Maestro : Vive la jeunesse !

Rares sont les occasions de s'émouvoir en période estivale, au cinéma du moins. Nous ne bouderons donc pas le plaisir que peut procurer ce «petit » film qu'est "Maestro" (distribué par Rezo Films). L'argument est connu : l'acteur Jocelyn Quivrin a joué dans le film d'Eric Rohmer : "Les amours d'Astrée et de Celadon". Après une certaine surprise amusée voire moqueuse face aux méthodes de travail quelque-peu vieux-jeu d'Eric Rohmer, le jeune comédien apprit beaucoup du réalisateur et fut finalement très ému par le film projeté à Venise. De cette émotion et cette rencontre, il écrivit un scénario qu'il ne tourna jamais ; il trouva la mort dans un accident de voiture le 15 novembre 2009. Léa Fazer, sa co-scénariste, vient de le réaliser et le résultat est admirable.

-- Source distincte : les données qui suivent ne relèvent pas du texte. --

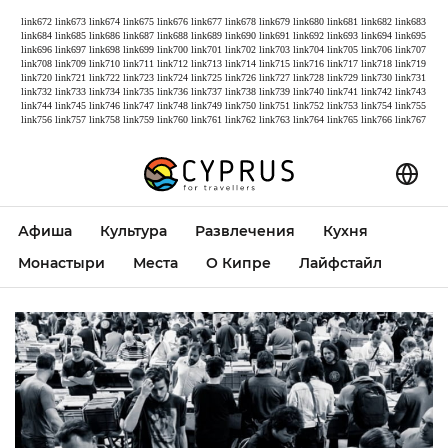
link672
link673
link674
link675
link676
link677
link678
link679
link680
link681
link682
link683
link684
link685
link686
link687
link688
link689
link690
link691
link692
link693
link694
link695
link696
link697
link698
link699
link700
link701
link702
link703
link704
link705
link706
link707
link708
link709
link710
link711
link712
link713
link714
link715
link716
link717
link718
link719
link720
link721
link722
link723
link724
link725
link726
link727
link728
link729
link730
link731
link732
link733
link734
link735
link736
link737
link738
link739
link740
link741
link742
link743
link744
link745
link746
link747
link748
link749
link750
link751
link752
link753
link754
link755
link756
link757
link758
link759
link760
link761
link762
link763
link764
link765
link766
link767
Афиша
Культура
Развлечения
Кухня
Монастыри
Места
О Кипре
Лайфстайл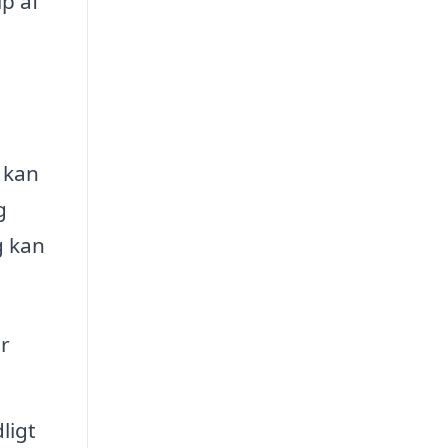
p af
m kan
g
g kan
r
ligt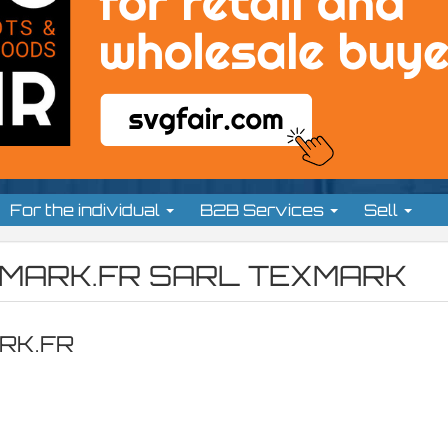
For the individual
B2B Services
Sell
MARK.FR SARL TEXMARK
ARK.FR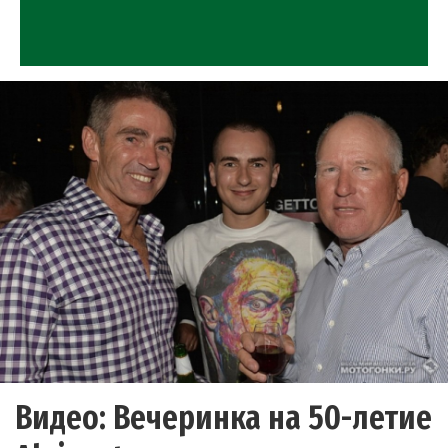
Видео: Вечеринка на 50-летие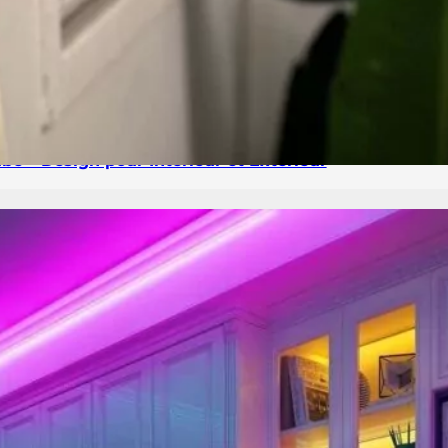
e – Design pour Intérieur et Extérieur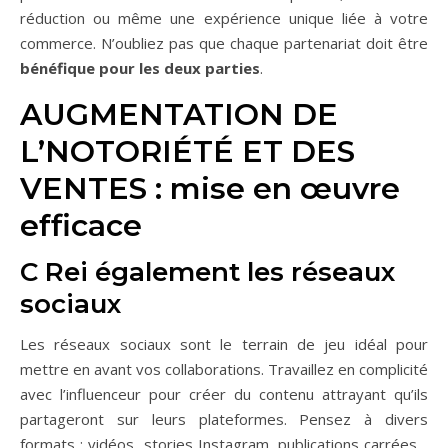
réduction ou même une expérience unique liée à votre
commerce. N’oubliez pas que chaque partenariat doit être
bénéfique pour les deux parties
.
AUGMENTATION DE
L’NOTORIÉTÉ ET DES
VENTES : mise en œuvre
efficace
C Rei également les réseaux
sociaux
Les réseaux sociaux sont le terrain de jeu idéal pour
mettre en avant vos collaborations. Travaillez en complicité
avec l’influenceur pour créer du contenu attrayant qu’ils
partageront sur leurs plateformes. Pensez à divers
formats : vidéos, stories Instagram, publications carrées…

Pio Marmaï (parfait dans le registre de la comédie) est Henri,  jeune acteur galérien dont les références sont plutôt "Jumanji" et "Fast & Furious" que "La Collectionneuse", rencontre le metteur en scène passionné de théâtre et de théatralité, Cedric Rovère (si-si) interprété par le sage Michael Lonsdale. Le second embauche le premier (suite à une scène très drôle de choc des générations) pour son prochain film.

Ce qui frappe d'abord est le réalisme de la description du tournage (aussi bien dans les bons que dans les mauvais moments) mais ce qui pourrait paraître anodin est souvent détourné soit en gag (la machine à café qui ne sert pas de café, la costumière qui pète un câble, car c'est aussi la scripte et qu'elle ne peut pas tout faire…) soit en ressort dramatique (plus que 23 mètres de pellicule pour tourner le dernier plan… suspense…; tenter de dresser un chien pour réussir une scène mais surtout pour se rapprocher de sa cible amoureuse).

"Maestro" célèbre aussi le tournage comme colonie temporaire hors-monde, troupe soudée autour d'un même objectif, rappelle que le cinéma est un art du collectif même si celui-ci est réduit à son minimum. Cette dimension saute aux yeux surtout après le tournage, le retour à la réalité est sans saveur (se faire des pâtes, jouer à la console deviennent des activités machinales, ce n'est plus, comme avant, un rite de fraternité co-locative).

Il faut l'avouer : le corpus du film souffre d'une petite faiblesse : se joue quelque-part, sans révéler l'histoire, une idée de trio rohmérien (deux personnages amoureux d'une même personne). Cette idée est assez mal gérée, car elle prend non seulement des chemins alambiqués mais elle les prend assez tard dans la narration, comme une soudaine peur du vide, d'un film pas assez rempli au dernier moment. Pourtant, la dimension principale qui chapeaute le tout se suffit à elle–même : la lente infusion de la sagesse, l'apprentissage du recul, du temps à vivre et pas à essayer de vivre. Infusion qui se fait sans violence, naturellement. L'intelligence du film est de ne pas opposer l'un (le vieux réalisateur) et l'autre (l'éternel adolescent) mais de faire infuser l'un dans l'autre. Enfin, "Maestro", contrairement à beaucoup d'oeuvres qui se lamentent sur notre enfance perdue, est un de ces films assez rares, qui nous intime de grandir…

Même s'il ne rend pas exactement hommage à Eric Rohmer (les dialogues ne sont pas aussi gracieux que "Conte d'été", le découpage est plus fonctionnel que celui de "Ma nuit chez Maud"), il s'aventure sur un terrain délicieux, cher au défunt réalisateur : la célébration de la jeunesse, dans toutes ses composantes : la profondeur du sentiment amoureux, le marivaudage sensuel et même l'incroyable constance dans la régressivité masculine.